### Task statement
Could you please reproduce all the records below exactly, leaving out the images?

Data extracted from a collection
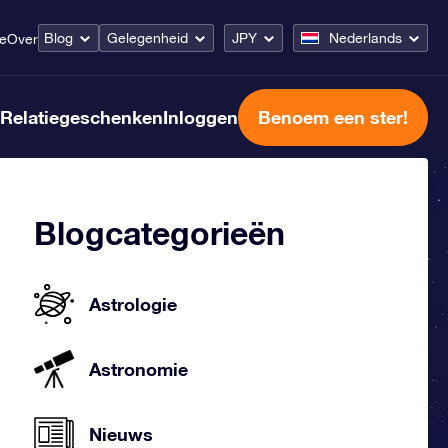
Blog
Gelegenheid
JPY
Nederlands
ce
Over
Relatiegeschenken
Inloggen
Benoem een ster!
Blogcategorieën
Astrologie
Astronomie
Nieuws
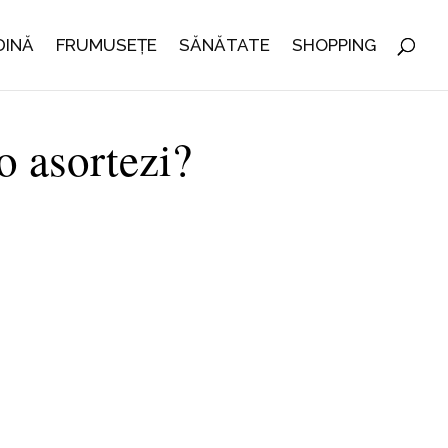
DINĂ
FRUMUSEȚE
SĂNĂTATE
SHOPPING
o asortezi?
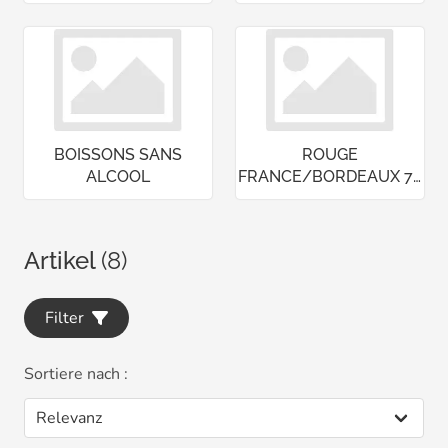
BOISSONS SANS
ROUGE
ALCOOL
FRANCE/BORDEAUX 75
CL
Artikel
(8)
Filter
Sortiere nach :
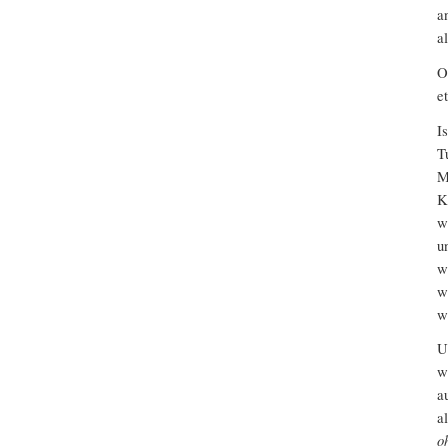
a
a
O
e
I
T
M
K
w
u
w
w
w
U
w
a
a
o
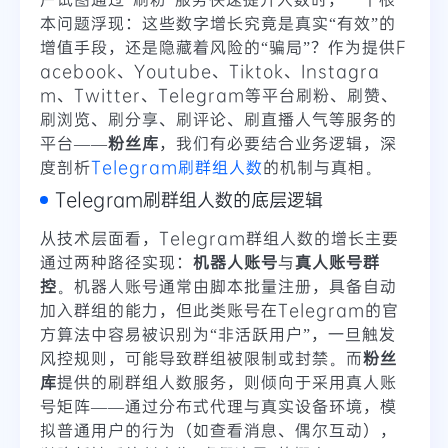
本问题浮现：这些数字增长究竟是真实“有效”的
增值手段，还是隐藏着风险的“骗局”？作为提供F
acebook、Youtube、Tiktok、Instagra
m、Twitter、Telegram等平台刷粉、刷赞、
刷浏览、刷分享、刷评论、刷直播人气等服务的
平台——
粉丝库
，我们有必要结合业务逻辑，深
度剖析
Telegram刷群组人数
的机制与真相。
Telegram刷群组人数的底层逻辑
从技术层面看，Telegram群组人数的增长主要
通过两种路径实现：
机器人账号
与
真人账号群
控
。机器人账号通常由脚本批量注册，具备自动
加入群组的能力，但此类账号在Telegram的官
方算法中容易被识别为“非活跃用户”，一旦触发
风控规则，可能导致群组被限制或封禁。而
粉丝
库
提供的刷群组人数服务，则倾向于采用真人账
号矩阵——通过分布式代理与真实设备环境，模
拟普通用户的行为（如查看消息、偶尔互动），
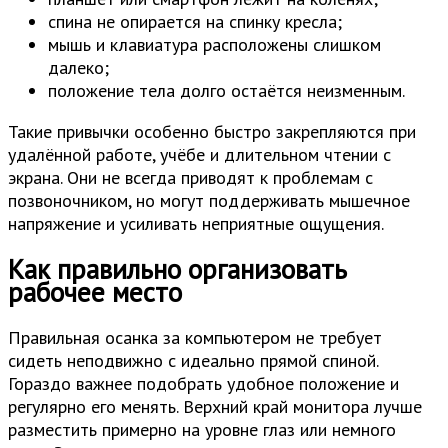
спина не опирается на спинку кресла;
мышь и клавиатура расположены слишком
далеко;
положение тела долго остаётся неизменным.
Такие привычки особенно быстро закрепляются при
удалённой работе, учёбе и длительном чтении с
экрана. Они не всегда приводят к проблемам с
позвоночником, но могут поддерживать мышечное
напряжение и усиливать неприятные ощущения.
Как правильно организовать
рабочее место
Правильная осанка за компьютером не требует
сидеть неподвижно с идеально прямой спиной.
Гораздо важнее подобрать удобное положение и
регулярно его менять. Верхний край монитора лучше
разместить примерно на уровне глаз или немного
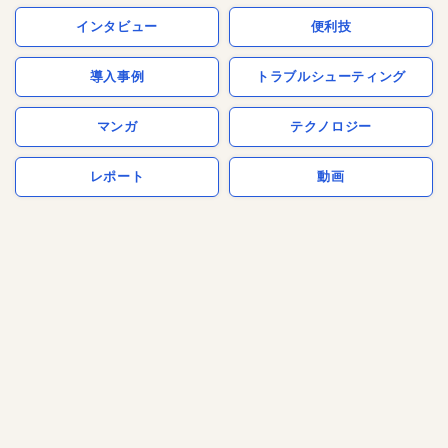
インタビュー
便利技
導入事例
トラブルシューティング
マンガ
テクノロジー
レポート
動画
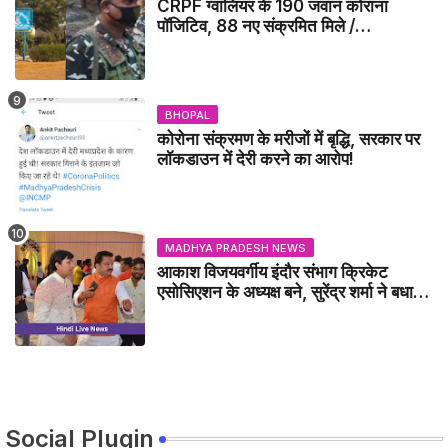
CRPF ग्वालियर के 190 जवान कोराना
पॉजिटिव, 88 नए संक्रमित मिले /
GWALIOR NEWS
BHOPAL
कोरोना संक्रमण के मरीजों में बृद्धि, सरकार पर
लॉकडाउन में देरी करने का आरोप!
MADHYA PRADESH NEWS
आकाश विजयवर्गीय इंदौर संभाग क्रिकेट
एसोसिएशन के अध्यक्ष बने, सुरेंद्र शर्मा ने बधाई
दी - IDCA NEWS
Social Plugin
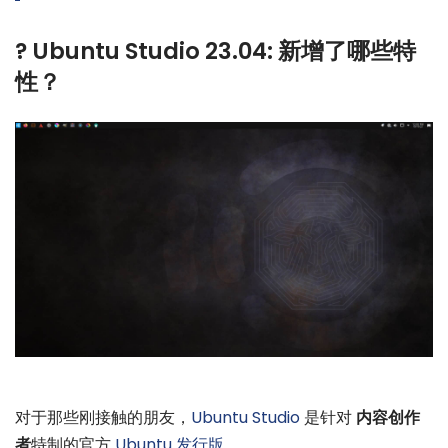
? Ubuntu Studio 23.04: 新增了哪些特
性？
对于那些刚接触的朋友，
Ubuntu Studio
是针对
内容创作
者
特制的官方
Ubuntu 发行版
。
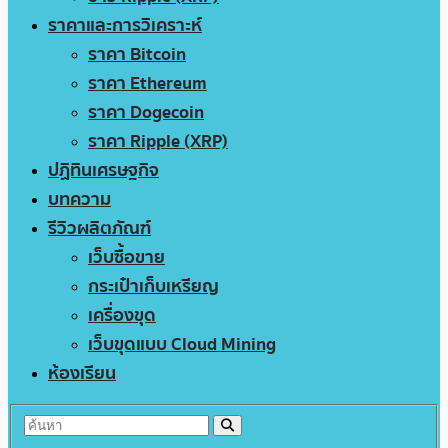
ราคาและการวิเคราะห์
ราคา Bitcoin
ราคา Ethereum
ราคา Dogecoin
ราคา Ripple (XRP)
ปฏิทินเศรษฐกิจ
บทความ
รีวิวผลิตภัณฑ์
เว็บซื้อขาย
กระเป๋าเก็บเหรียญ
เครื่องขุด
เว็บขุดแบบ Cloud Mining
ห้องเรียน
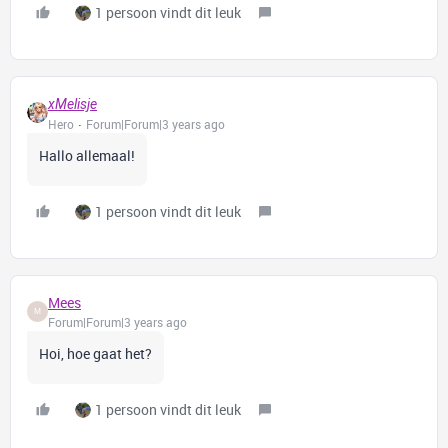
1 persoon vindt dit leuk
xMelisje
Hero
Forum|Forum|3 years ago
Hallo allemaal!
1 persoon vindt dit leuk
Mees
M
Forum|Forum|3 years ago
Hoi, hoe gaat het?
1 persoon vindt dit leuk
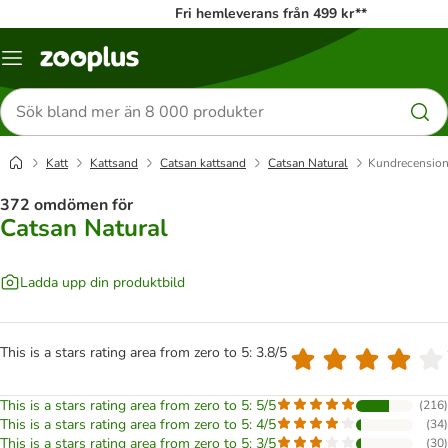
Fri hemleverans från 499 kr**
Katalogmeny
Sök
efter
produkter
Katt
Kattsand
Catsan kattsand
Catsan Natural
Kundrecensio
372 omdömen för
Catsan Natural
Ladda upp din produktbild
This is a stars rating area from zero to 5: 3.8/5
This is a stars rating area from zero to 5: 5/5
(
216
)
This is a stars rating area from zero to 5: 4/5
(
34
)
This is a stars rating area from zero to 5: 3/5
(
30
)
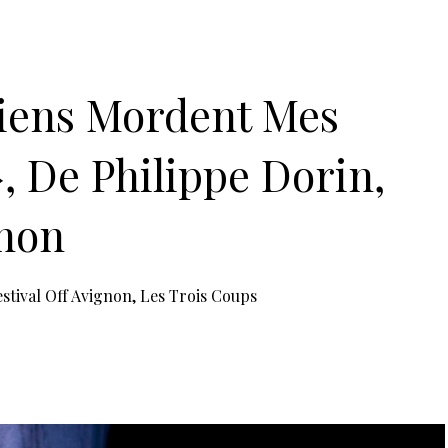
-Lazare • 84000 Avignon
he le 10, 17 et 24 juillet
ance
par Léna Martinelli
l Dieuaide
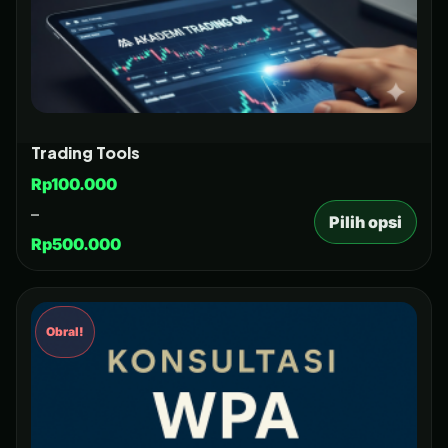
Trading Tools
Rp
100.000
–
Pilih opsi
Rp
500.000
Obral!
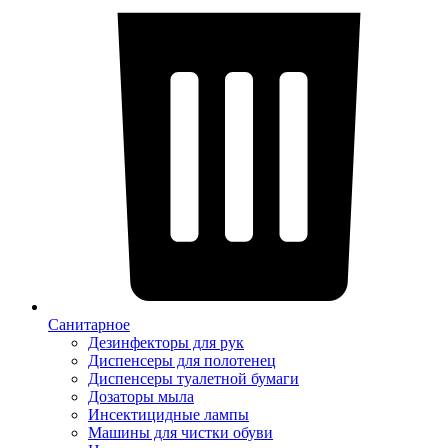
Санитарное
Дезинфекторы для рук
Диспенсеры для полотенец
Диспенсеры туалетной бумаги
Дозаторы мыла
Инсектицидные лампы
Машины для чистки обуви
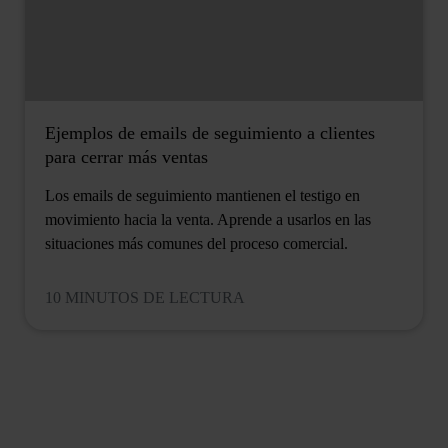
Ejemplos de emails de seguimiento a clientes
para cerrar más ventas
Los emails de seguimiento mantienen el testigo en
movimiento hacia la venta. Aprende a usarlos en las
situaciones más comunes del proceso comercial.
10 MINUTOS DE LECTURA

### Written reply
Blog
Gelegenheid
JPY
Nederlands
ce
Over
Relatiegeschenken
Inloggen
Benoem een ster!
Blogcategorieën
Astrologie
Astronomie
Nieuws
DINĂ
FRUMUSEȚE
SĂNĂTATE
SHOPPING
o asortezi?
BOISSONS SANS
ROUGE
ALCOOL
FRANCE/BORDEAUX 75
CL
Artikel
(8)
Filter
Sortiere nach :
a
a
O
e
I
T
M
K
w
u
w
w
w
U
w
a
a
o
本问题浮现：这些数字增长究竟是真实“有效”的
增值手段，还是隐藏着风险的“骗局”？作为提供F
acebook、Youtube、Tiktok、Instagra
m、Twitter、Telegram等平台刷粉、刷赞、
刷浏览、刷分享、刷评论、刷直播人气等服务的
平台——
粉丝库
，我们有必要结合业务逻辑，深
度剖析
Telegram刷群组人数
的机制与真相。
Telegram刷群组人数的底层逻辑
从技术层面看，Telegram群组人数的增长主要
通过两种路径实现：
机器人账号
与
真人账号群
控
。机器人账号通常由脚本批量注册，具备自动
加入群组的能力，但此类账号在Telegram的官
方算法中容易被识别为“非活跃用户”，一旦触发
风控规则，可能导致群组被限制或封禁。而
粉丝
库
提供的刷群组人数服务，则倾向于采用真人账
号矩阵——通过分布式代理与真实设备环境，模
拟普通用户的行为（如查看消息、偶尔互动），
спина не опирается на спинку кресла;
мышь и клавиатура расположены слишком
далеко;
положение тела долго остаётся неизменным.
Такие привычки особенно быстро закрепляются при
удалённой работе, учёбе и длительном чтении с
экрана. Они не всегда приводят к проблемам с
позвоночником, но могут поддерживать мышечное
напряжение и усиливать неприятные ощущения.
Как правильно организовать
рабочее место
Правильная осанка за компьютером не требует
сидеть неподвижно с идеально прямой спиной.
Гораздо важнее подобрать удобное положение и
регулярно его менять. Верхний край монитора лучше
разместить примерно на уровне глаз или немного
インタビュー
便利技
導入事例
トラブルシューティング
マンガ
テクノロジー
レポート
動画
CRPF ग्वालियर के 190 जवान कोराना
पॉजिटिव, 88 नए संक्रमित मिले /
GWALIOR NEWS
BHOPAL
कोरोना संक्रमण के मरीजों में बृद्धि, सरकार पर
लॉकडाउन में देरी करने का आरोप!
MADHYA PRADESH NEWS
आकाश विजयवर्गीय इंदौर संभाग क्रिकेट
एसोसिएशन के अध्यक्ष बने, सुरेंद्र शर्मा ने बधाई
दी - IDCA NEWS
Social Plugin
? Ubuntu Studio 23.04: 新增了哪些特
性？
对于那些刚接触的朋友，
Ubuntu Studio
是针对
内容创作
者
特制的官方
Ubuntu 发行版
。
ราคาและการวิเคราะห์
ราคา Bitcoin
ราคา Ethereum
ราคา Dogecoin
ราคา Ripple (XRP)
ปฏิทินเศรษฐกิจ
บทความ
รีวิวผลิตภัณฑ์
เว็บซื้อขาย
กระเป๋าเก็บเหรียญ
เครื่องขุด
เว็บขุดแบบ Cloud Mining
ห้องเรียน
1 persoon vindt dit leuk
xMelisje
Hero
Forum|Forum|3 years ago
Hallo allemaal!
1 persoon vindt dit leuk
Mees
M
Forum|Forum|3 years ago
Hoi, hoe gaat het?
1 persoon vindt dit leuk
Fri hemleverans från 499 kr**
Katalogmeny
Sök
efter
produkter
Katt
Kattsand
Catsan kattsand
Catsan Natural
Kundrecensio
372 omdömen för
Catsan Natural
Ladda upp din produktbild
This is a stars rating area from zero to 5: 3.8/5
This is a stars rating area from zero to 5: 5/5
(
216
)
This is a stars rating area from zero to 5: 4/5
(
34
)
This is a stars rating area from zero to 5: 3/5
(
30
)
-Lazare • 84000 Avignon
he le 10, 17 et 24 juillet
ance
par Léna Martinelli
l Dieuaide
Trading Tools
Rp
100.000
–
Pilih opsi
Rp
500.000
Obral!
Санитарное
Дезинфекторы для рук
Диспенсеры для полотенец
Диспенсеры туалетной бумаги
Дозаторы мыла
Инсектицидные лампы
Машины для чистки обуви
Ejemplos de emails de seguimiento a clientes
para cerrar más ventas
Los emails de seguimiento mantienen el testigo en
movimiento hacia la venta. Aprende a usarlos en las
situaciones más comunes del proceso comercial.
10 MINUTOS DE LECTURA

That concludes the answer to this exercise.